An Essential DBA Skill (Part I)
I have attended many interviews for Oracle DBA positions in my career and, with rare exceptions, always found that the interviewers set great store on knowledge of Oracle syntax. A big problem is that the typical interviewer usually only asks questions about those Oracle features that he or she uses on the job and is most familiar with. Any candidate who has not used those Oracle features is then automatically eliminated. In an interview published in the journal of the Northern California Oracle Users Group (NoCOUG), I asked Jeremiah Wilton the following question:
My daughter’s piano teacher likes to say that practice makes permanent, not perfect. Just because I’ve been a database administrator a long time doesn’t qualify me as a “senior” database administrator—or does it? Who is a “senior” database administrator? Do I need a college degree? Do I need to be a “syntax junkie?” Do I really need experience with Oracle Streams or ASM to claim the title?
In his reply, Jeremiah suggested that anybody with a few years of experience under their belt was entitled to call themselves a senior DBA, but he did not value years of experience and knowledge of Oracle syntax very much:
To me, senior means that you have used a lot of Oracle’s features, solved a lot of problems, and experienced a variety of production situations. Do these qualities necessarily mean that I will want to hire you? No. Of far greater importance than seniority is a DBA’s ability to solve problems in a deductive and logical manner, to synthesize creative solutions to problems, and to forge positive and constructive business relationships with colleagues and clients. For years at Amazon, we simply tried to hire extraordinarily smart people with a strong interest in working with Oracle and others. Some of Amazon’s most senior DBAs started with little or no Oracle experience. I believe that the focus on experience in specific technologies and seniority causes employers to pay more and get less than they could when filling DBA positions.
When a DBA candidate is interviewed at Database Specialists, the focus is on the candidate’s analytical and communication skills. The candidate is first given an extract from the Oracle alert log and asked to write a report discussing the Oracle errors listed in the extract. There is no expectation that the candidate has had previous experience with those errors, and the candidate is welcome to research the answers online; this mimics the approach used by real database administrators in real life.
The second exercise mimics a common event in the life of a database administrator—a critical problem that has high visibility and requires a number of participants.

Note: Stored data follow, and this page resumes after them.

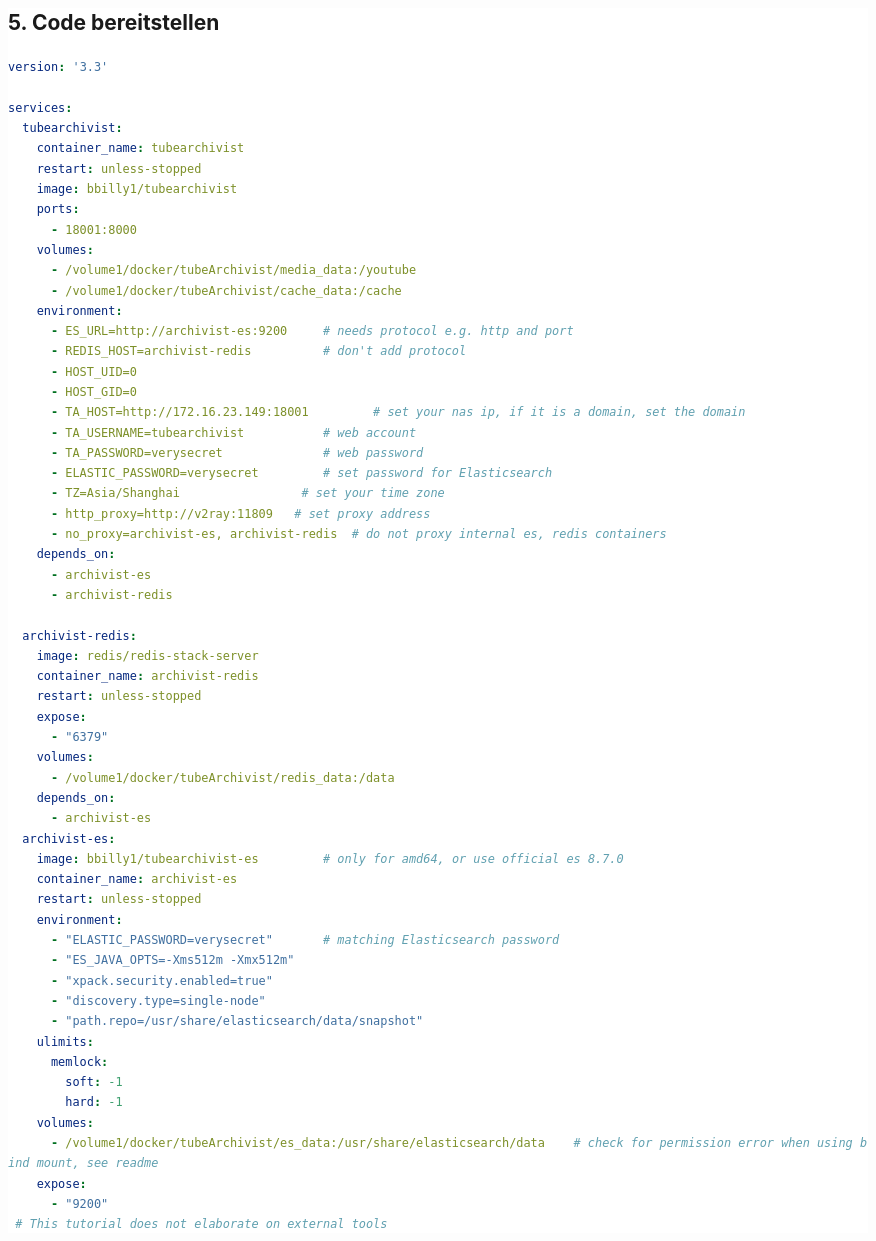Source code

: ## 5. Code bereitstellen

```yaml
version: '3.3'

services:
  tubearchivist:
    container_name: tubearchivist
    restart: unless-stopped
    image: bbilly1/tubearchivist
    ports:
      - 18001:8000
    volumes:
      - /volume1/docker/tubeArchivist/media_data:/youtube
      - /volume1/docker/tubeArchivist/cache_data:/cache
    environment:
      - ES_URL=http://archivist-es:9200     # needs protocol e.g. http and port
      - REDIS_HOST=archivist-redis          # don't add protocol
      - HOST_UID=0
      - HOST_GID=0
      - TA_HOST=http://172.16.23.149:18001         # set your nas ip, if it is a domain, set the domain
      - TA_USERNAME=tubearchivist           # web account
      - TA_PASSWORD=verysecret              # web password
      - ELASTIC_PASSWORD=verysecret         # set password for Elasticsearch
      - TZ=Asia/Shanghai                 # set your time zone
      - http_proxy=http://v2ray:11809   # set proxy address
      - no_proxy=archivist-es, archivist-redis  # do not proxy internal es, redis containers
    depends_on:
      - archivist-es
      - archivist-redis

  archivist-redis:
    image: redis/redis-stack-server
    container_name: archivist-redis
    restart: unless-stopped
    expose:
      - "6379"
    volumes:
      - /volume1/docker/tubeArchivist/redis_data:/data
    depends_on:
      - archivist-es
  archivist-es:
    image: bbilly1/tubearchivist-es         # only for amd64, or use official es 8.7.0
    container_name: archivist-es
    restart: unless-stopped
    environment:
      - "ELASTIC_PASSWORD=verysecret"       # matching Elasticsearch password
      - "ES_JAVA_OPTS=-Xms512m -Xmx512m"
      - "xpack.security.enabled=true"
      - "discovery.type=single-node"
      - "path.repo=/usr/share/elasticsearch/data/snapshot"
    ulimits:
      memlock:
        soft: -1
        hard: -1
    volumes:
      - /volume1/docker/tubeArchivist/es_data:/usr/share/elasticsearch/data    # check for permission error when using bind mount, see readme
    expose:
      - "9200"
 # This tutorial does not elaborate on external tools

```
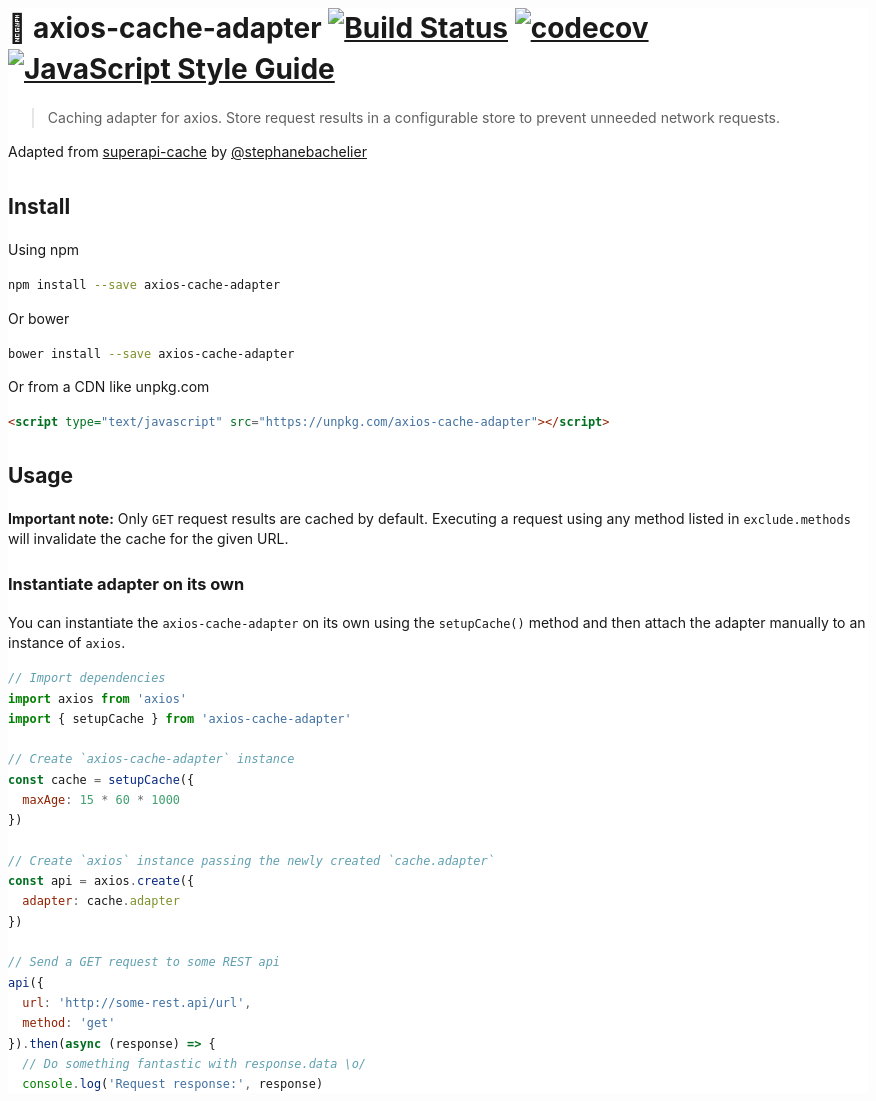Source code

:# :rocket: axios-cache-adapter [![Build Status](https://travis-ci.org/RasCarlito/axios-cache-adapter.svg?branch=master)](https://travis-ci.org/RasCarlito/axios-cache-adapter) [![codecov](https://codecov.io/gh/RasCarlito/axios-cache-adapter/branch/master/graph/badge.svg)](https://codecov.io/gh/RasCarlito/axios-cache-adapter) [![JavaScript Style Guide](https://img.shields.io/badge/code_style-standard-brightgreen.svg)](https://standardjs.com)

> Caching adapter for axios. Store request results in a configurable store to prevent unneeded network requests.

Adapted from [superapi-cache](https://github.com/stephanebachelier/superapi-cache)
by [@stephanebachelier](https://github.com/stephanebachelier)

## Install

Using npm

```sh
npm install --save axios-cache-adapter
```

Or bower

```sh
bower install --save axios-cache-adapter
```

Or from a CDN like unpkg.com

```html
<script type="text/javascript" src="https://unpkg.com/axios-cache-adapter"></script>
```

## Usage

**Important note:** Only `GET` request results are cached by default. Executing a request using any method listed in `exclude.methods` will invalidate the cache for the given URL.

### Instantiate adapter on its own

You can instantiate the `axios-cache-adapter` on its own using the `setupCache()` method and then attach the adapter manually to an instance of `axios`.

```js
// Import dependencies
import axios from 'axios'
import { setupCache } from 'axios-cache-adapter'

// Create `axios-cache-adapter` instance
const cache = setupCache({
  maxAge: 15 * 60 * 1000
})

// Create `axios` instance passing the newly created `cache.adapter`
const api = axios.create({
  adapter: cache.adapter
})

// Send a GET request to some REST api
api({
  url: 'http://some-rest.api/url',
  method: 'get'
}).then(async (response) => {
  // Do something fantastic with response.data \o/
  console.log('Request response:', response)
```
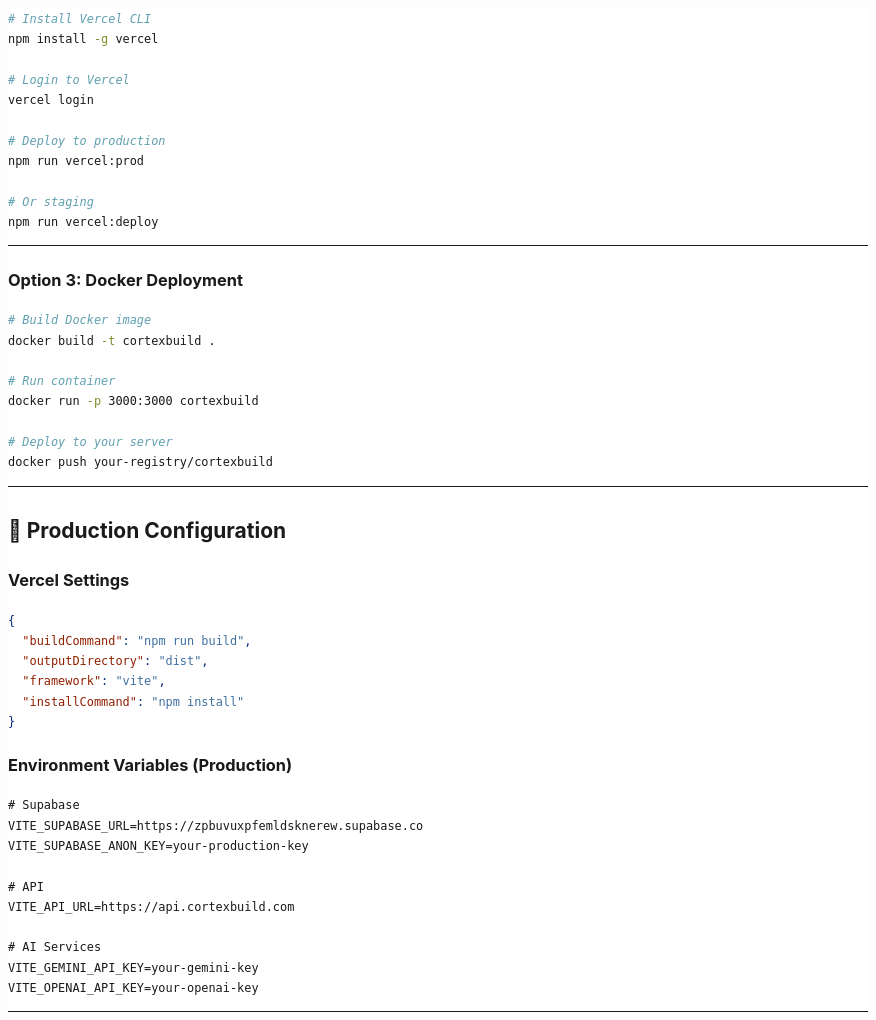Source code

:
 ```bash
# Install Vercel CLI
npm install -g vercel

# Login to Vercel
vercel login

# Deploy to production
npm run vercel:prod

# Or staging
npm run vercel:deploy
```

---

### **Option 3: Docker Deployment**

```bash
# Build Docker image
docker build -t cortexbuild .

# Run container
docker run -p 3000:3000 cortexbuild

# Deploy to your server
docker push your-registry/cortexbuild
```

---

## 🔧 Production Configuration

### **Vercel Settings**

```json
{
  "buildCommand": "npm run build",
  "outputDirectory": "dist",
  "framework": "vite",
  "installCommand": "npm install"
}
```

### **Environment Variables (Production)**

```env
# Supabase
VITE_SUPABASE_URL=https://zpbuvuxpfemldsknerew.supabase.co
VITE_SUPABASE_ANON_KEY=your-production-key

# API
VITE_API_URL=https://api.cortexbuild.com

# AI Services
VITE_GEMINI_API_KEY=your-gemini-key
VITE_OPENAI_API_KEY=your-openai-key
```

---
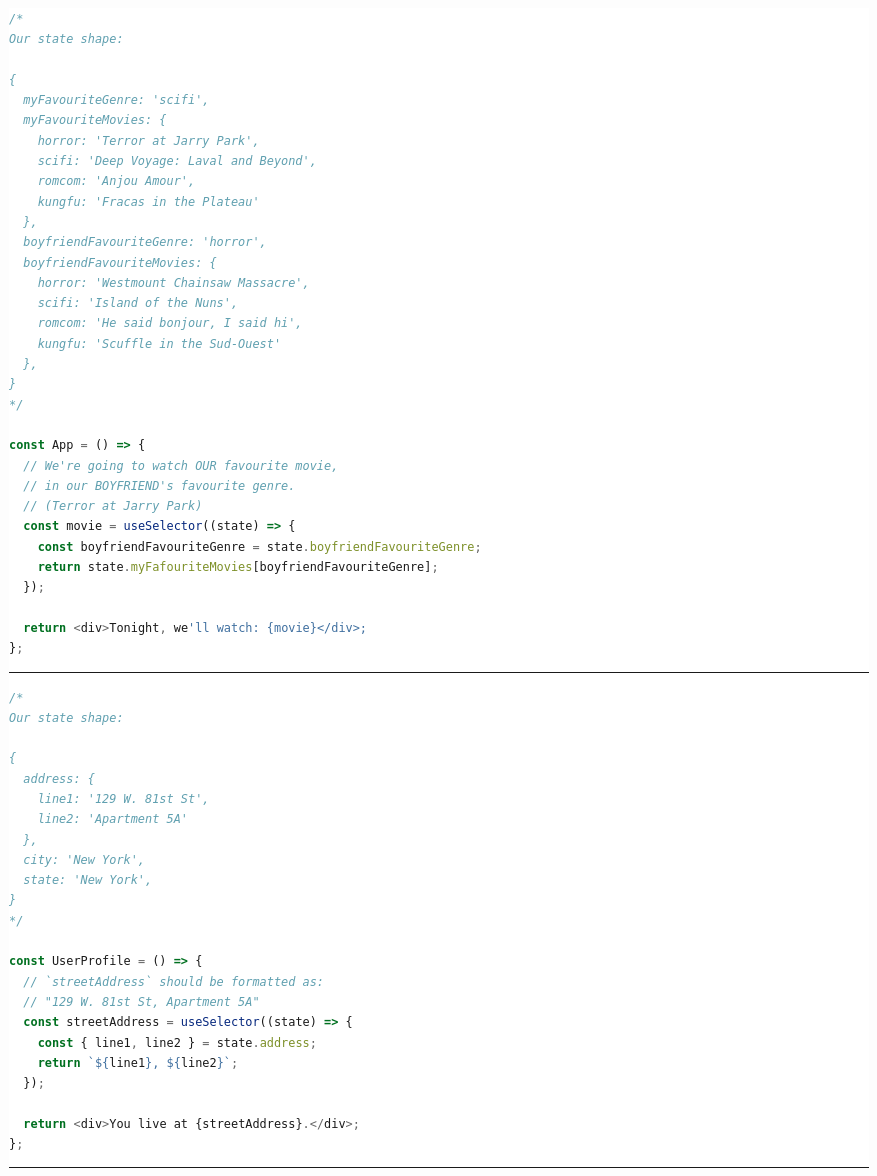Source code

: 
```js
/*
Our state shape:

{
  myFavouriteGenre: 'scifi',
  myFavouriteMovies: {
    horror: 'Terror at Jarry Park',
    scifi: 'Deep Voyage: Laval and Beyond',
    romcom: 'Anjou Amour',
    kungfu: 'Fracas in the Plateau'
  },
  boyfriendFavouriteGenre: 'horror',
  boyfriendFavouriteMovies: {
    horror: 'Westmount Chainsaw Massacre',
    scifi: 'Island of the Nuns',
    romcom: 'He said bonjour, I said hi',
    kungfu: 'Scuffle in the Sud-Ouest'
  },
}
*/

const App = () => {
  // We're going to watch OUR favourite movie,
  // in our BOYFRIEND's favourite genre.
  // (Terror at Jarry Park)
  const movie = useSelector((state) => {
    const boyfriendFavouriteGenre = state.boyfriendFavouriteGenre;
    return state.myFafouriteMovies[boyfriendFavouriteGenre];
  });

  return <div>Tonight, we'll watch: {movie}</div>;
};
```

---

```js
/*
Our state shape:

{
  address: {
    line1: '129 W. 81st St',
    line2: 'Apartment 5A'
  },
  city: 'New York',
  state: 'New York',
}
*/

const UserProfile = () => {
  // `streetAddress` should be formatted as:
  // "129 W. 81st St, Apartment 5A"
  const streetAddress = useSelector((state) => {
    const { line1, line2 } = state.address;
    return `${line1}, ${line2}`;
  });

  return <div>You live at {streetAddress}.</div>;
};
```

---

The candidate is given access to a lab system owned by Database Specialists and is asked to join a telephonic conference. To prepare for the exercise, the candidate is directed to a white paper—available on the Database Specialists web site—that discusses the problem-solving approaches that would be useful during the exercise. Participating on the conference call are members of the Database Specialists team, one of whom represents the customer while the rest represent other IT personnel such as system administrators. The customer describes the problem, and the candidate is expected to ask questions, diagnose, and solve the problem with the help of the other participants on the call. The problem is actually simulated in a lab database, and the candidate is expected to check the database and communicate the findings. The candidate is welcome to research the problem online, since there is no expectation that he or she has any experience with the specific problem that is being simulated.
Searching for information online is an essential DBA skill. Here is a little challenge to test your searching skills. I received the following email message from a correspondent:
From: [name withheld]
To: Iggy Hotmail
Sent: Wednesday, December 27, 2006 6:21 AM
[name withheld] wants to know the author of this verse
“Small minds inquire, belongs this man
To mine own creed or kith or clan?
But larger hearted men embrace
As brothers, all the human race.”
Who is the author of the above verse, what is the correct text, and what is the larger context? The first correct answer will receive a copy of my book.